The Roman Catholic Church has said that Catholics should stop donating money to the human rights organization Amnesty International because of its support for some women to be allowed abortions. The head of the Vatican council for justice and peace Cardinal Renato Martino criticized Amnesty's recent change of policy, as that he thanked to God, there was no internationally recognized right to abortion. Amnesty responded by saying it was not promoting abortion as a universal right but that women had a right to choose.
The United States' House of Representatives has approved legislation tightened the rules on gun ownership in the wake of the Virginia Tech massacre. The bill would strengthen a federal database used to stop people who are banned from owning weapons from buying them. If the bill is approved by the Senate, it would be the most significant US gun control law in more than a decade.
World News from the BBC.
The former British Prime Minister Margaret Thatcher has marked the 25th anniversary of the end of the Falklands War by describing the outcome as a great victory in a noble course. Baroness Thatcher said aggression was reversed when British forces defeated Argentine troops who'd invaded the islands. Peter Grant describes the atmosphere there.
It's very much a mood of commemoration, celebration of the fact that Britain sent troops 8,000 miles to free them, but certainly commemoration and solemn commemoration of the losses incurred. 255 British servicemen died, more than 700 wounded. 650 Argentinean servicemen died in the conflict as well. So, a commemoration of a losses reflection on what happened but also celebrations of fact that the islands were freed from Argentinean rule and celebrations of fact that they’ve had 25 years of liberation.

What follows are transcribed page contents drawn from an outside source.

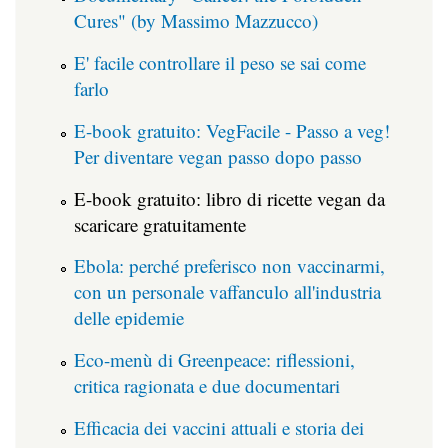
Cures" (by Massimo Mazzucco)
E' facile controllare il peso se sai come
farlo
E-book gratuito: VegFacile - Passo a veg!
Per diventare vegan passo dopo passo
E-book gratuito: libro di ricette vegan da
scaricare gratuitamente
Ebola: perché preferisco non vaccinarmi,
con un personale vaffanculo all'industria
delle epidemie
Eco-menù di Greenpeace: riflessioni,
critica ragionata e due documentari
Efficacia dei vaccini attuali e storia dei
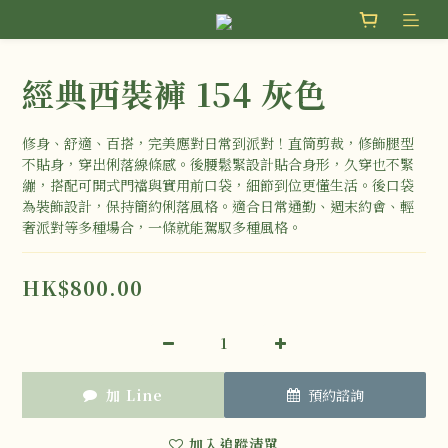
經典西裝褲 154 灰色
修身、舒適、百搭，完美應對日常到派對！直筒剪裁，修飾腿型
不貼身，穿出俐落線條感。後腰鬆緊設計貼合身形，久穿也不緊
繃，搭配可開式門襠與實用前口袋，細節到位更懂生活。後口袋
為裝飾設計，保持簡約俐落風格。適合日常通勤、週末約會、輕
奢派對等多種場合，一條就能駕馭多種風格。
HK$800.00
加 Line
預約諮詢
加入追蹤清單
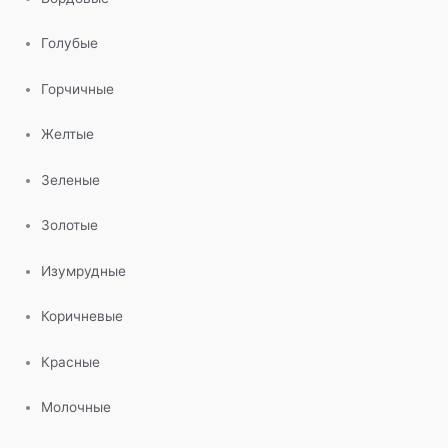
Голубые
Горчичные
Желтые
Зеленые
Золотые
Изумрудные
Коричневые
Красные
Молочные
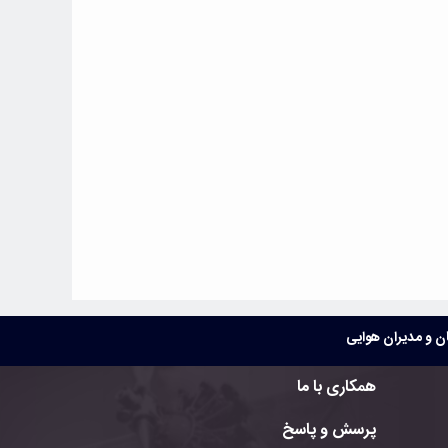
 و مدیران هوایی
همکاری با ما
پرسش و پاسخ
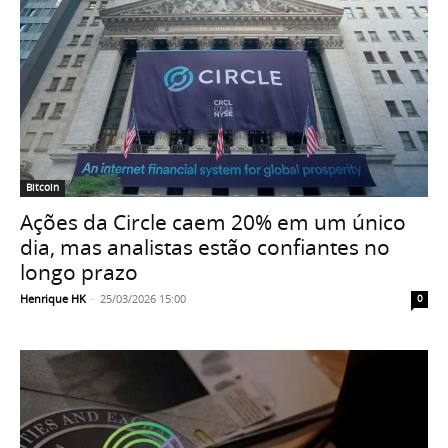
Bitcoin
Ações da Circle caem 20% em um único
dia, mas analistas estão confiantes no
longo prazo
Henrique HK
-
25/03/2026 15:00
0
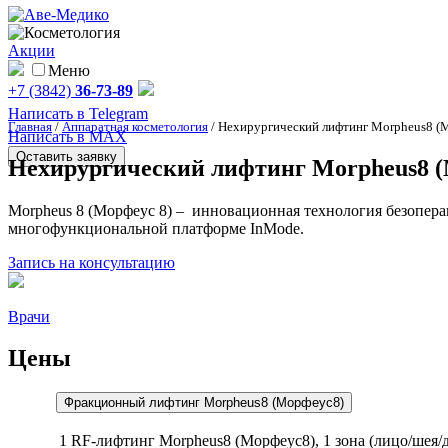
Акции
Меню
+7 (3842)
36-73-89
Написать в Telegram
Главная
/
Аппаратная косметология
/
Нехирургический лифтинг Morpheus8 (
Написать в MAX
Оставить заявку
Нехирургический лифтинг Morpheus8 (
Morpheus 8 (Морфеус 8) – инновационная технология безопер
многофункциональной платформе InMode.
Запись на консультацию
Врачи
Цены
Фракционный лифтинг Morpheus8 (Морфеус8)
1
RF-лифтинг Morpheus8 (Морфеус8), 1 зона (лицо/шея/д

Tens of thousands of South African Trades Unions have taken part in marches in several cities in support of a strike over pay by public sector workers. The nationwide strike call is reported to have been partially observed, but the head of the Congress of South African Trades Unions, Willie Madisha said he was pleased with the way the protest had gone.
"We are quite happy. This is a very successful action. Not only here in the Pretoria but everywhere in the country. It's an indication and that indeed people are angry, workers are not happy that they've negotiated that for more than eight months without achieving anything at all. So I own the hope that after this go off power by the workers, government will be able to move. "
Plans for a rocket plane to carry tourists into space have been unveiled in Paris. Each flight will give four passengers the opportunity to float in zero gravity for three minutes. The plane differs from other commercial spacecraft in that it will be able to take off from existing airports.